Unresolved questions

  • Should we use Tremor URLs in Create statements to reference artefacts we create instances from?
  • Should we add means to instead of using a TremorURL also enable referencing artefacts by id (or artefact-type, artefact-id pair)?
  • Should we really allow users to create instances of unconnected artefacts? While it gives power to users it might also be a source of misconfiguration. Trade-offs...

Future possibilities

Configure Artefacts using Script blocks

Given the plan is to implement the with block as syntax sugar around a tremor-script block with a multi-let expression, we could enable the feature to use a more complex script block to define the configuration record.

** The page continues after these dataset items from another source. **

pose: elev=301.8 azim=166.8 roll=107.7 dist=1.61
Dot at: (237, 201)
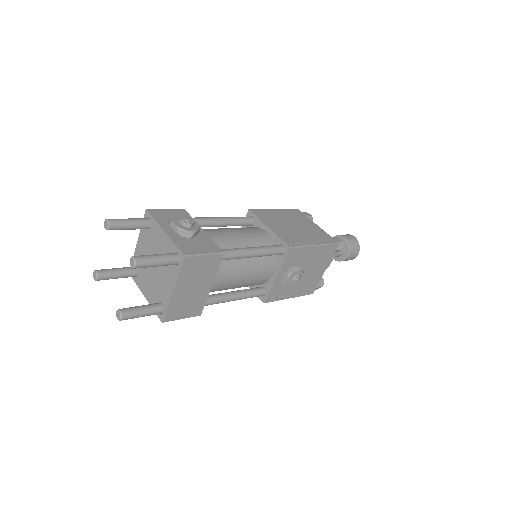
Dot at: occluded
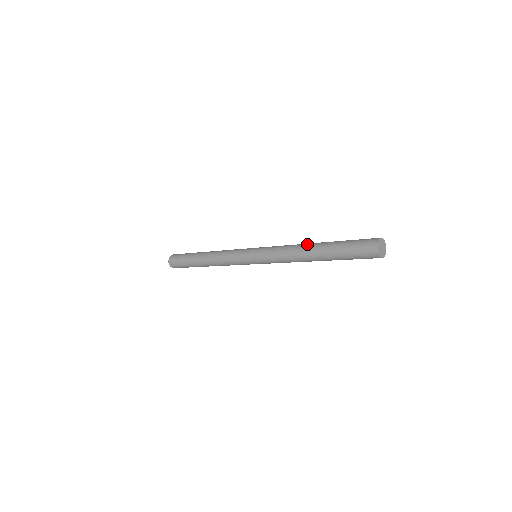
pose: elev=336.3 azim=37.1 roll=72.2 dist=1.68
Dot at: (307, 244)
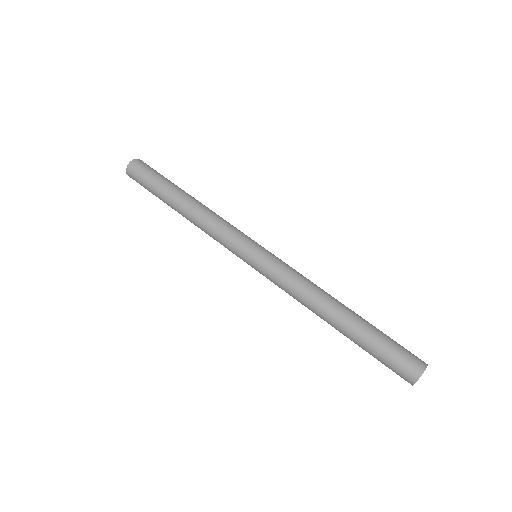
Dot at: occluded
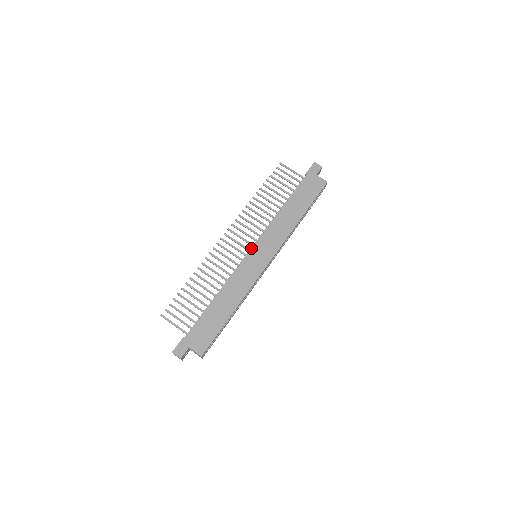
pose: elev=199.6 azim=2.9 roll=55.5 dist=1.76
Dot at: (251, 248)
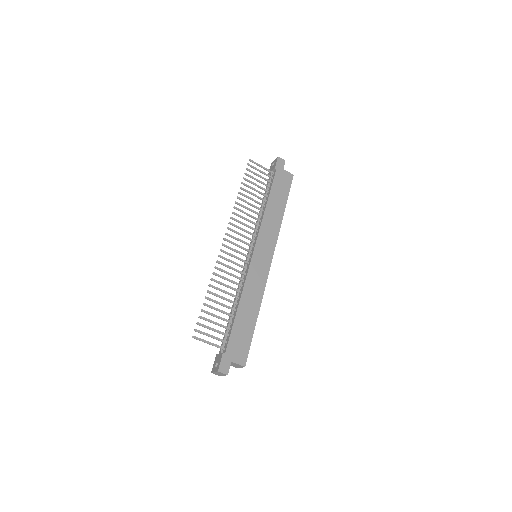
Dot at: (250, 249)
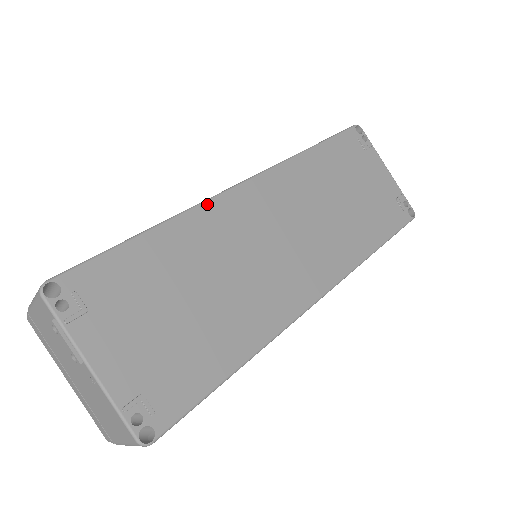
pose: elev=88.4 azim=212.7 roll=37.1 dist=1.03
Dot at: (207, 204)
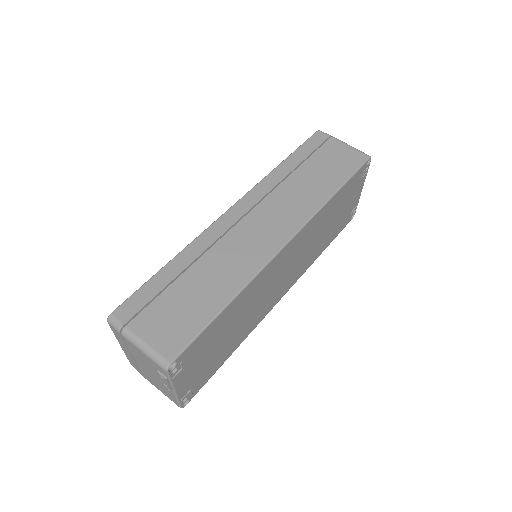
Dot at: (262, 271)
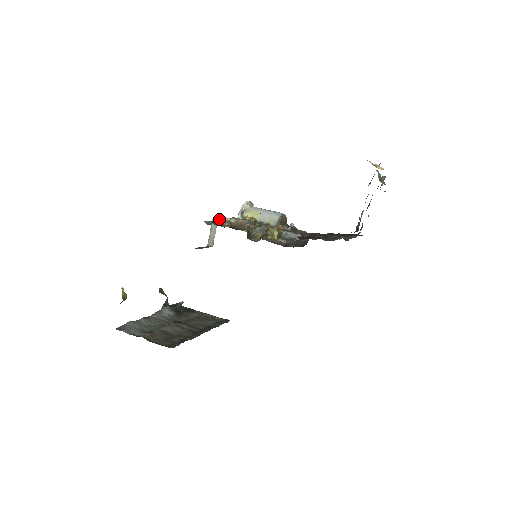
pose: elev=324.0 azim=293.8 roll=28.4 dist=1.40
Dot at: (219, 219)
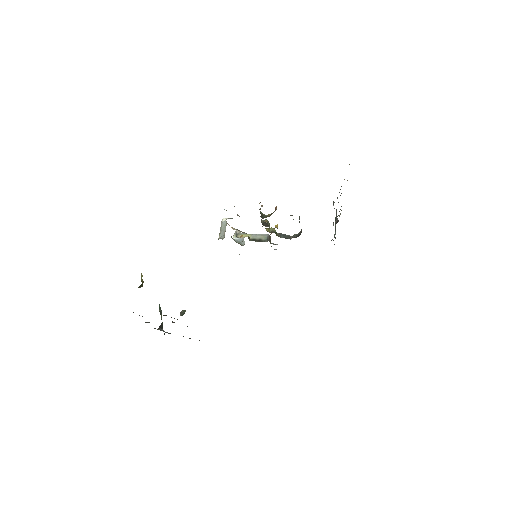
Dot at: occluded
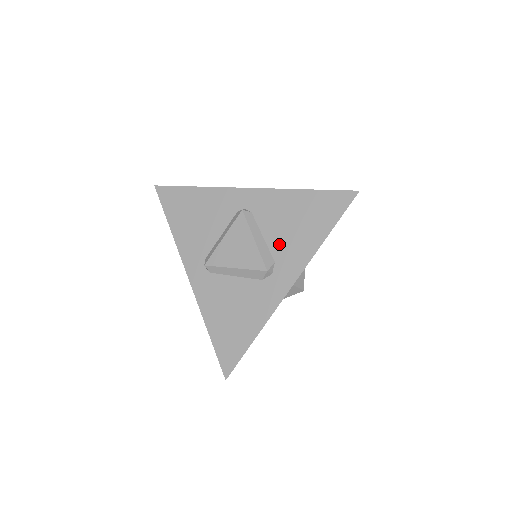
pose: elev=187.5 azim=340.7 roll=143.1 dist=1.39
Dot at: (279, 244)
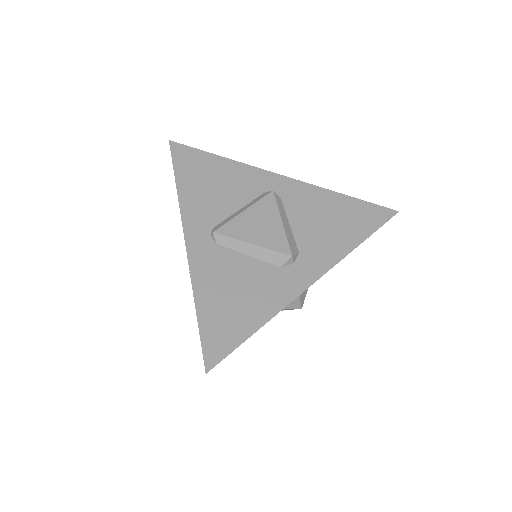
Dot at: (307, 236)
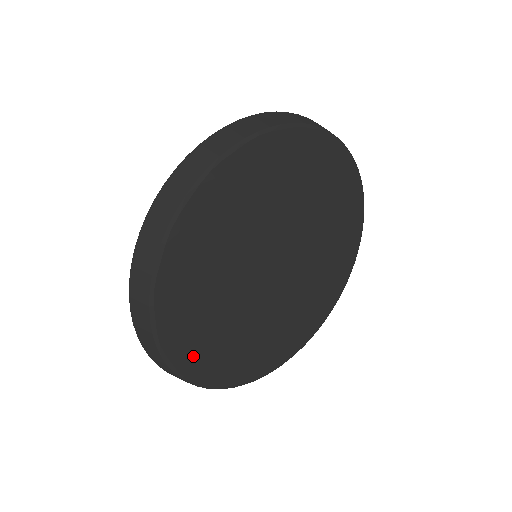
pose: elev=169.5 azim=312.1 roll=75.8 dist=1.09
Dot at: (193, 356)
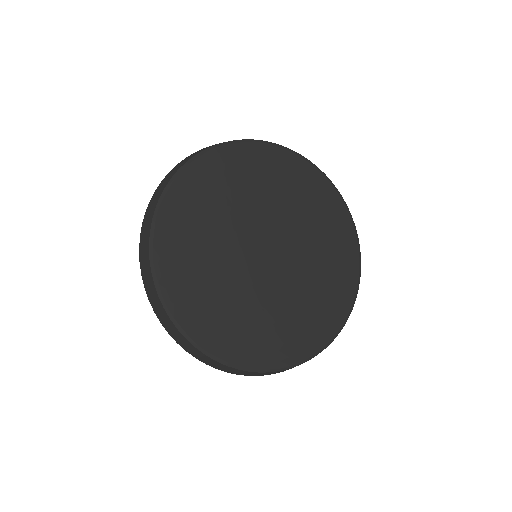
Dot at: (179, 290)
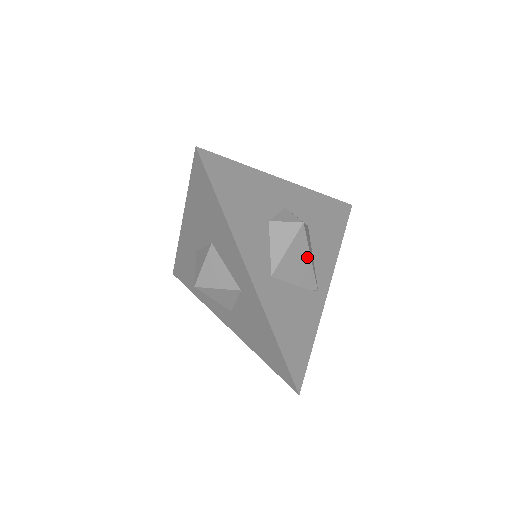
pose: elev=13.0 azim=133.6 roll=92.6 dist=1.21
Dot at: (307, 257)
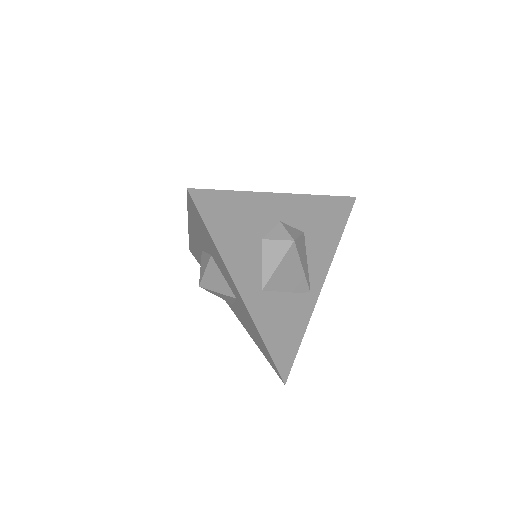
Dot at: (298, 268)
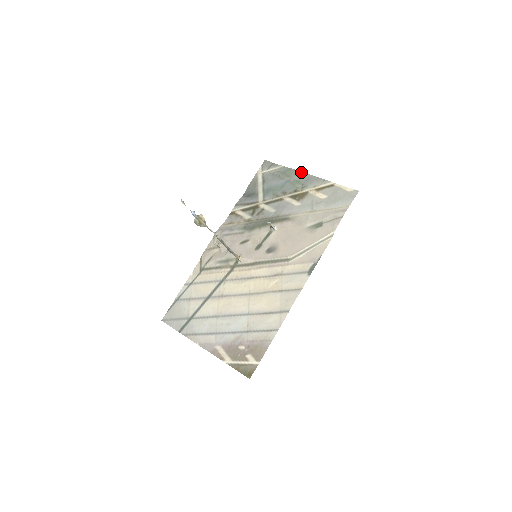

E.g. if we need to dispatch on som arguments and chose different config entries based on that, this would not be possible using a with block.

Example:

define file connector my_file_connector
args
dispatch_arg = "default"
script
match dispatch_arg of
case "snot" => {"snot": true, "arg": dispatch_arg}
case "badger" => {"badger": true, "arg": dispatch_arg}
default => {"default": true}
end
end

Graceful Operations

We could add statement variants for create that fail if an instance with the same id already exists or that gracefully do nothing if that is the case. This graceful behavior needs to be able to verify that the existing instance is from the very same artefact, and for this might be checking the artefact content too, not just its name.

Non-String Tremor-URLs

It would be nice for static analysis of troy scripts to have tremor urls in connect statements to not be strings, but to have them use ids as references to defined artefacts or already created artefact instances. string urls allow references outside the context of the current troy script though, which might or might not be valid based on the state of the registry at the point of creation. So maybe, an id based syntax for tremor-urls might help with error detection in troy scripts but would only work when referencing artefacts and instances is limited to the current troy script (including imports).

Some ideas to spawn discussion:

pipeline:my_pipeline/instance_id:in

If we change the requirement for artefact ids to be globally unique, not only per artefact type, we wouldnt even need to prefix them with their artefact type every time:

my_pipeline/instance_id:in

Define Codecs and interceptors (a.k.a pre- and post-processors)

It might be nice to be able to define codecs and interceptors as well in the deployment language. That will mean:

  • builtin codecs and interceptors are predefined in something like a Troy stdlib:
intrinsic codec json;
  • codecs and interceptors can be provided with configuration and be referencable under a unique name.
define codec pretty_json from json
with
pretty = true,
indent = 4,
end;

This will solve the current problem that pre- and postprocessors are not configurable. It will nonetheless introduce another type of artefact that actually isnt a proper artefact, and so applying the language concepts to it might not fully work out and lead to confusion.

Also it is not possible to fully define codecs and interceptors inside troy. They are all written in rust for performance reasons. The only thing we can do is to configure them and associate a codec/interceptor with its configuration and make this pair referencable within the language.

Think about what the natural extension and evolution of your proposal would be and how it would affect Tremor as a whole in a holistic way. Try to use this section as a tool to more fully consider all possible interactions with the project in your proposal. Also consider how the this all fits into the roadmap for the project and of the relevant sub-team.

This is also a good place to "dump ideas", if they are out of scope for the RFC you are writing but otherwise related.

If you have tried and cannot think of any future possibilities, you may simply state that you cannot think of anything.

Note that having something written down in the future-possibilities section is not a reason to accept the current or a future RFC; such notes should be in the section on motivation or rationale in this or subsequent RFCs. The section merely provides additional information.